SANTÉ

Cigarette électronique : l’avis des utilisateurs pour réécrire l’arrêté

Il ne faut pas être plus dur avec l’e-cigarette qu’on ne l’est avec le tabac, alors que celui-ci est bien plus dangereux pour la santé, plaide l’Union Belge de la Vape.
Il ne faut pas être plus dur avec l’e-cigarette qu’on ne l’est avec le tabac, alors que celui-ci est bien plus dangereux pour la santé, plaide l’Union Belge de la Vape.-Reporters/Science and Photo

L’Union Belge de la Vape, représentante des utilisateurs de cigarettes électroniques, a été reçue au cabinet de la ministre de la santé. «Notre avis sera entendu» pour réécrire l’arrêté sur la fabrication et le commerce, dit son président.

L’Union Belge pour la Vape (UBV), toute récente ASBL (elle a été créée le 25 mars) qui se donne pour objectif de «défendre et promouvoir la vape ainsi que d’apporter au besoin des éléments d’information et de la formation» a rencontré un membre du cabinet de la ministre de la santé hier.

Objectif de cette entrevue? Être associé à la réécriture de l’arrêté royal relatif à la fabrication et à la mise en commerce des cigarettes électroniques.

Le 11 avril dernier, le Conseil d’État avait en effet suspendu cet arrêté après avoir été saisi par deux fabricants d’e-cigarettes.

«Le conseiller de la ministre De Block a entendu notre point de vue, indique Tanguy Doucenet, le président de l’UBV. Il a ouvert la porte au fait que nous puissions être associés à la réécriture de cet arrêté ou, en tout cas, à ce qu’on puisse donner notre avis.»

Globalement, l’avis de l’association est qu’il faut veiller à ne pas pénaliser l’e-cigarette comme c’était le cas avec l’arrêté suspendu. Notamment avec une redevance de 4 000€ pour tout nouveau produit, arôme ou autre élément de l’e-cigarette, alors que la redevance pour les produits du tabac est de 125 euros, indique Tanguy Doucenet.

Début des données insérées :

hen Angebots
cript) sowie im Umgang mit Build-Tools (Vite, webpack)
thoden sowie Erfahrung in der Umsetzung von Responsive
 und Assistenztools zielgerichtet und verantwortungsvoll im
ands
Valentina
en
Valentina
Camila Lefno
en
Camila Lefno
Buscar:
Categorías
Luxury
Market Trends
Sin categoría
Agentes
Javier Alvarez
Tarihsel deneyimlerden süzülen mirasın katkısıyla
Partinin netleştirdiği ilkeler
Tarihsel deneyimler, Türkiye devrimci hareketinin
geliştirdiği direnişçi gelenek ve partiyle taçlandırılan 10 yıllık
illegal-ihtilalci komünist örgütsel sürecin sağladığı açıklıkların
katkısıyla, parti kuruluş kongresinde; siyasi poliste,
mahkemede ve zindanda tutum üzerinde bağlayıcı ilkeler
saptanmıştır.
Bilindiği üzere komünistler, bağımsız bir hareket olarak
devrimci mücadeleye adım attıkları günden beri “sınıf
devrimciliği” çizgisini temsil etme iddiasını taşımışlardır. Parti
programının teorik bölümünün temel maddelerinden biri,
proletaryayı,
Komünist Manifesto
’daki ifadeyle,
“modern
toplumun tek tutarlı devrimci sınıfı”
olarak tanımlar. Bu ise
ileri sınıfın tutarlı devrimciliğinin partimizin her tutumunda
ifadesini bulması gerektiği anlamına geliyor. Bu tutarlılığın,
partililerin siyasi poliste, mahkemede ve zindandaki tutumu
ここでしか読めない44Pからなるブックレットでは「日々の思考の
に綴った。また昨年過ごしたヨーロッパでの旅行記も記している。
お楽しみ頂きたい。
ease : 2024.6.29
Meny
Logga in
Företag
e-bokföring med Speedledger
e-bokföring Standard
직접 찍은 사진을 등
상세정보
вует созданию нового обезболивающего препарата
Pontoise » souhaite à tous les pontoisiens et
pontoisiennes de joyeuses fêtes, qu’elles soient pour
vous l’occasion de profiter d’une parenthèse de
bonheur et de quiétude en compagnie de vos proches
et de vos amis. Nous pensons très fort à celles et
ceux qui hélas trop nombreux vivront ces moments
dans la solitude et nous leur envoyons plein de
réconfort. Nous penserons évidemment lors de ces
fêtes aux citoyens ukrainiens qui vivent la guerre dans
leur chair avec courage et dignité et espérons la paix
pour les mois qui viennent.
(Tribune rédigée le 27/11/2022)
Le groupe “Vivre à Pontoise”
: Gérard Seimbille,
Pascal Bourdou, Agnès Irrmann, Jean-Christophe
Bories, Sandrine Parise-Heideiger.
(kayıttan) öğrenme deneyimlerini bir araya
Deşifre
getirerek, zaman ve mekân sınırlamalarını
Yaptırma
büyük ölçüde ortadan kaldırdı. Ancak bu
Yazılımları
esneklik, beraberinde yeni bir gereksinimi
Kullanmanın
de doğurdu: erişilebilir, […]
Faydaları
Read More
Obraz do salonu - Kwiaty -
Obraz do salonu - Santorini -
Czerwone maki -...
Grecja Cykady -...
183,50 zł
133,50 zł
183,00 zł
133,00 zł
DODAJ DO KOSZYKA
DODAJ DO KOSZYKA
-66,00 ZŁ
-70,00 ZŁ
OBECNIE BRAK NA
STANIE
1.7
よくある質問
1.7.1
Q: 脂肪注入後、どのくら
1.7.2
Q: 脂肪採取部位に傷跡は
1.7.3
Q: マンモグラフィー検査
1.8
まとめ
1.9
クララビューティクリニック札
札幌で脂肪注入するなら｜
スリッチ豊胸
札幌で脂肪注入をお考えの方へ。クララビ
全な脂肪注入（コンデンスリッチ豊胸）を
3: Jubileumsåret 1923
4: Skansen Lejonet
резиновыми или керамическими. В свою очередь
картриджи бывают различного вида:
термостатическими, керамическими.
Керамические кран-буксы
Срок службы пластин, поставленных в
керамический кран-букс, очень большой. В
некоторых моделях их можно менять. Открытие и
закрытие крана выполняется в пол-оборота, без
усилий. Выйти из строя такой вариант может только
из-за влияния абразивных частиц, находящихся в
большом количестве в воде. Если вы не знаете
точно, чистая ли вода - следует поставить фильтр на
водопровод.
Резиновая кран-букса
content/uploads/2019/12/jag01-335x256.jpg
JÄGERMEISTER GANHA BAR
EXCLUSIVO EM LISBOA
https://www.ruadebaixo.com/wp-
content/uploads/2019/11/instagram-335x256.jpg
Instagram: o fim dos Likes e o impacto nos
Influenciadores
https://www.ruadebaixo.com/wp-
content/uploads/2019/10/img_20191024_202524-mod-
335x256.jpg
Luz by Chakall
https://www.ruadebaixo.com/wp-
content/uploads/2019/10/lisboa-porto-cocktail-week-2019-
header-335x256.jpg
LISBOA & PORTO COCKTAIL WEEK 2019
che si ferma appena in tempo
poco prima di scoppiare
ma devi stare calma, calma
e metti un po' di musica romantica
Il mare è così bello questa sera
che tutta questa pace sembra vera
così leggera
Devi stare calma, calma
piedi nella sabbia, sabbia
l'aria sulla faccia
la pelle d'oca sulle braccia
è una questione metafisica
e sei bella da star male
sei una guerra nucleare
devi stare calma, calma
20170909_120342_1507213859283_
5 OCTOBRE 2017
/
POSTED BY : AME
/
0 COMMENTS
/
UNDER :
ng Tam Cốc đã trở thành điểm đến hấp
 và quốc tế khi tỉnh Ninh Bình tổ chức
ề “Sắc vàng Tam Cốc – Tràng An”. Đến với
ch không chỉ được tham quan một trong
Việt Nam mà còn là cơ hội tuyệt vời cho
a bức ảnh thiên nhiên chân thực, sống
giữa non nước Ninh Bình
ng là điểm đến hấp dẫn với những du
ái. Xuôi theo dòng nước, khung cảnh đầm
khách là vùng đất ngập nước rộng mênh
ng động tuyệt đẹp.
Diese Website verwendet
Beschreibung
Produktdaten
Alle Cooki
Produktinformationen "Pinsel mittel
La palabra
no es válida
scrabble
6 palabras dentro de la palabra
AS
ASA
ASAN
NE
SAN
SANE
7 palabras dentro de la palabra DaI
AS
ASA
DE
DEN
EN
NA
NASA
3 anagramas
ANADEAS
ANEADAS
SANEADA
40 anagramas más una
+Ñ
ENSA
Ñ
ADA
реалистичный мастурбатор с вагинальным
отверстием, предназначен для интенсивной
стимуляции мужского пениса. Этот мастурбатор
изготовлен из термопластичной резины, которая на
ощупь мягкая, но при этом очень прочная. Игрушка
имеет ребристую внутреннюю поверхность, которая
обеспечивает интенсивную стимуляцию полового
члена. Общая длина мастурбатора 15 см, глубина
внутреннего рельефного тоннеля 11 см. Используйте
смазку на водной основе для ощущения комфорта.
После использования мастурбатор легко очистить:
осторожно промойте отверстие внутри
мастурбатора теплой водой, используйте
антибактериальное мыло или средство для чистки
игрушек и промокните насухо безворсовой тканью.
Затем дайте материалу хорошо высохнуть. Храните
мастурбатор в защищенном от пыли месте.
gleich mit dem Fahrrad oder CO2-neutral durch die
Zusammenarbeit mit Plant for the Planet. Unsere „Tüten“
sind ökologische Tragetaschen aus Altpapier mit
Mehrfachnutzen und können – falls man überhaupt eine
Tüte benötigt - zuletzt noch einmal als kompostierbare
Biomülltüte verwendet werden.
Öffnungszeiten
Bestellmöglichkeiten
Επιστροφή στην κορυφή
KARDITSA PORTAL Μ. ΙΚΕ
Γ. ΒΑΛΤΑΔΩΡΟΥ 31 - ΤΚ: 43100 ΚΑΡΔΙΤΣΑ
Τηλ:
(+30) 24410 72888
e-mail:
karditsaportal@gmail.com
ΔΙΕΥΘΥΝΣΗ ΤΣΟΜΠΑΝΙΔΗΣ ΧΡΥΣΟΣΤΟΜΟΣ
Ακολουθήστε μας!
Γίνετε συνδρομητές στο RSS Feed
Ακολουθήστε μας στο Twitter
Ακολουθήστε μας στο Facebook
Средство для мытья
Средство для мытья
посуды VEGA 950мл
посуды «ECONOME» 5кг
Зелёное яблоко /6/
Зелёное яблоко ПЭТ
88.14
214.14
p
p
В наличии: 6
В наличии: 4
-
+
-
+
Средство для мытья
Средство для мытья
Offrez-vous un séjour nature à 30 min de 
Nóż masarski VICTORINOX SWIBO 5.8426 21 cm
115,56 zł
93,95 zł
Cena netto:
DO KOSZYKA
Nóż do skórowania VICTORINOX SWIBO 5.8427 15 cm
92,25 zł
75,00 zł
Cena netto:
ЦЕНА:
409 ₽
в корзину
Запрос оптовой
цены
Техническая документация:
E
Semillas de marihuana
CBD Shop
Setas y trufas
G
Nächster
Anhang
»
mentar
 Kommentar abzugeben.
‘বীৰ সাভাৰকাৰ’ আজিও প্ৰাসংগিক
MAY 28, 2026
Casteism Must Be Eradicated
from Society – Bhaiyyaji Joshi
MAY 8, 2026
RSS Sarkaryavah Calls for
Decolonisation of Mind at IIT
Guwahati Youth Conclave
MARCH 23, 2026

«Il n’est pas normal qu’un outil qui permet de remplacer le tabac et qui, selon de nombreuses études, diminue le risque santé de 95% soit traité plus durement que la cigarette.»

Aucun calendrier pour les concertations au sujet du nouvel arrêté n’a encore été fixé. «Mais on nous a dit que la réécriture prendrait plusieurs mois.»